This post is produced in collaboration with CVS Phamacy.
It’s May and it’s 80 degrees in New Jersey. After last week’s extensive rainfall, all of a sudden my surroundings are filled with greenery – green leaves on the trees, green grass on the lawn, green bushes in my backyard and yes, yes, yes, those pesky green weeds are cropping up everywhere. Colorful tulips, flowers and blossoms are in full bloom too. My daily routine now includes mindful walks around my complex, oohing and ahhing over the earth’s rebirth as it comes out from hibernation.
I love the spring, except for when I come back inside with pollen all over my clothing and sneakers. Usually my eyes get watery and I begin to …
Sniff, sniff, sniff.
Cough, cough, cough.
Sneeze, sneeze, sneeze.
And my nose starts to run, run, run.
According to the experts at CVS Pharmacy: “Allergies are caused by allergic sensitivity to pollens from trees, grasses or weeds, or airborne mold spores.” From this description, it sounds like it is difficult to avoid allergies if you enjoy being outdoors as much as I do.
Lucky for me, I’m proud to be working with CVS Pharmacy for their 2017 influencer relations program.* I’ll be highlighting their offerings in a series of blog and social media posts throughout the year. They likely reached out to me because my boyfriend L and I frequently spend date nights at the local CVS near my condo on the corner at the Jersey shore. You can find us there most Saturday evenings in the summer. We get our dark chocolate bars there when we run out of sweets. We get our sunscreen and other toiletries there as well. And since I don’t have cable television at the shore, we go there to rent DVD movies at the RedBox outside the store. We’re both big fans of our super duper CVS.
Staying Healthy During Spring Allergy Season
So you can see why I reached out to my friends at CVS Pharmacy when I was seeking tips and tricks on how to stay healthy and happy during the spring allergy season. Always there to rely on, here’s what they said:
♥ Avoid being outdoors when pollen counts are high
♥ Change clothes after being outside
♥ Don’t bring clothes and shoes into the area where you sleep
♥ Keep windows closed and run the air conditioner, even when it is mild
♥ Dust and vacuum regularly
A Pharmacist Can Help Figure It Out
If you’re not sure which antihistamines, nasal sprays, or eye drops will relieve your symptoms, the CVS pharmacist is another resource to talk to for advice. With literally hundreds of choices of over-the-counter medications in the “allergy” aisle — non-drowsy, for day, for evening, original strength, extra strength, extra extra strength, sprays, pills, cough syrups, lozenges, nose strips and even allergy relief pops (which are for kids but look tempting for adults) — I find it useful to ask the pharmacist when I’m trying to select the best product for my ailment.
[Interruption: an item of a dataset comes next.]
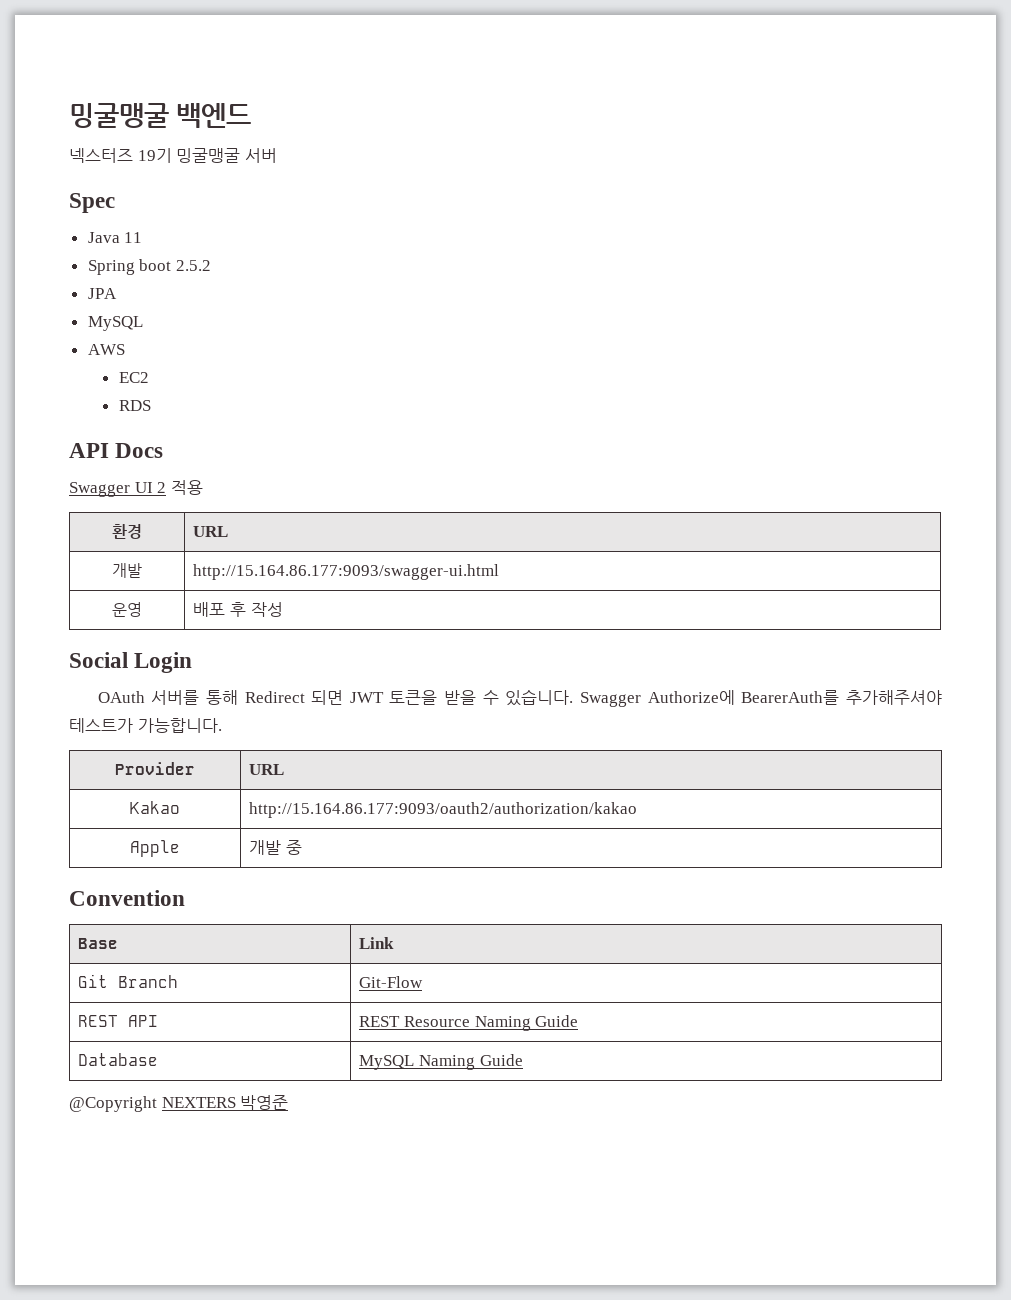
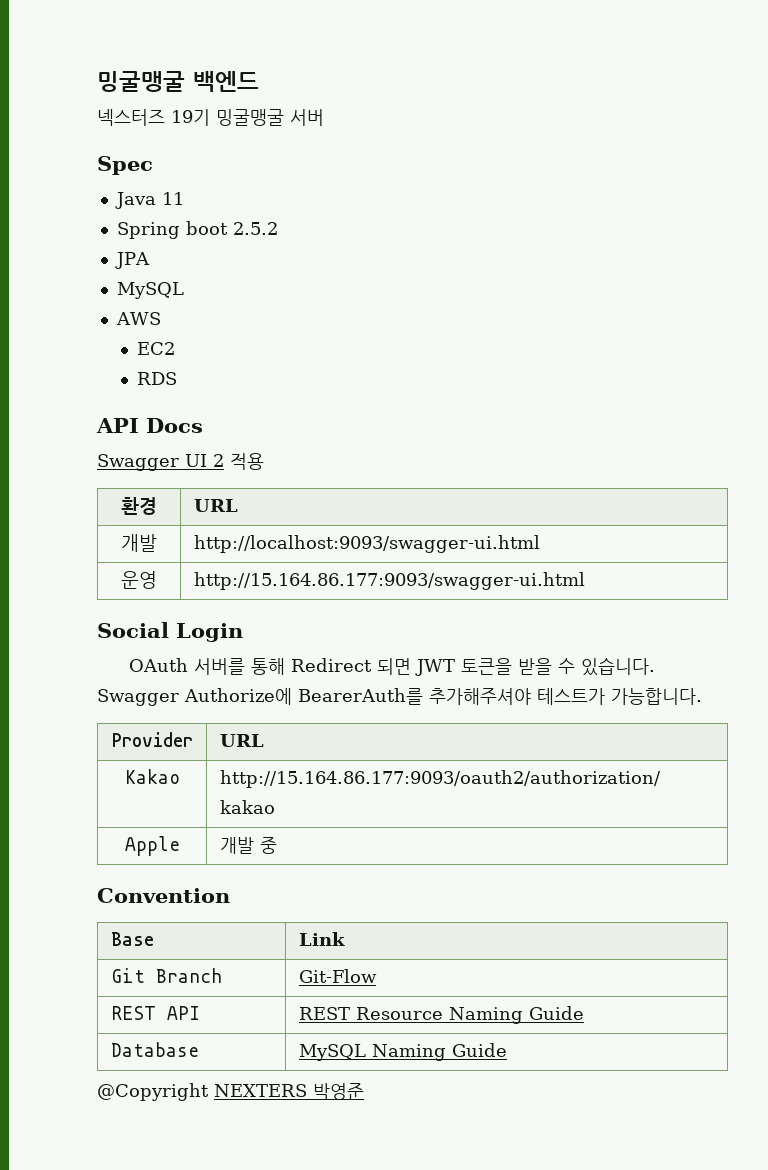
[193,564,500,580] http://15.164.86.177:9093/swagger-ui.html -> [193,535,540,553] http://localhost:9093/swagger-ui.html
[193,602,283,617] 배포 후 작성 -> [193,572,585,590] http://15.164.86.177:9093/swagger-ui.html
In addition, the team at CVS noted that local MinuteClinics offer consultations regarding seasonal allergies. Their nurse practitioners can determine a personalized treatment plan and can do allergy testing for more severe symptoms. Of course, if you have an illness that requires more specific medical attention, I recommend you seek out your doctor for care.
Aging And Where You Live Impact Allergies
The AARP Bulletin reports that “An allergy develops when your immune system goes haywire in reaction to a foreign substance, such as grass, pollen or pet hair. As you age, immunity naturally begins to wane, and some people who have suffered for years may find that they can breathe more easily when spring rolls around. But occasionally people develop an allergy later in life.
Raymond Slavin, professor emeritus of internal medicine at St. Louis University and an expert on allergies in older adults, recalls one 60-year-old patient who developed an allergy when he started changing the cat litter box. Something similar can happen if you relocate to another part of the country with, say, heavy ragweed levels. In both cases, the new, high exposure to the allergen is what sets off symptoms.”
According to the Asthma and Allergy Foundation of America, the following are the five best and worst cities to live in if you have spring allergies:
BEST: Daytona, FL; Denver, CO; Provo, UT; San Diego, CA; Palm Bay, FL.
WORST: Jackson, MS; Memphis, TN; Syracuse, NY; Louisville, KY; McAllen, TX.
While I don’t see New Jersey on the list, I’m still keeping my box of tissues handy. As a yoga instructor I find that a yoga and meditation practice can help with allergies. Try a few healing asanas to help you with your allergies, an inversion like legs up the wall, or nasal breathing techniques such as Nadi Shodhana might help. Whatever you do, relax and enjoy the spring and don’t let your allergies get the best of you.
* Disclosure: I’m proud to be working with CVS Pharmacy for their 2017 influencer relations program. All opinions expressed are my own, and all product claims or program details shared should be verified at CVS.com or with the appropriate manufacturers.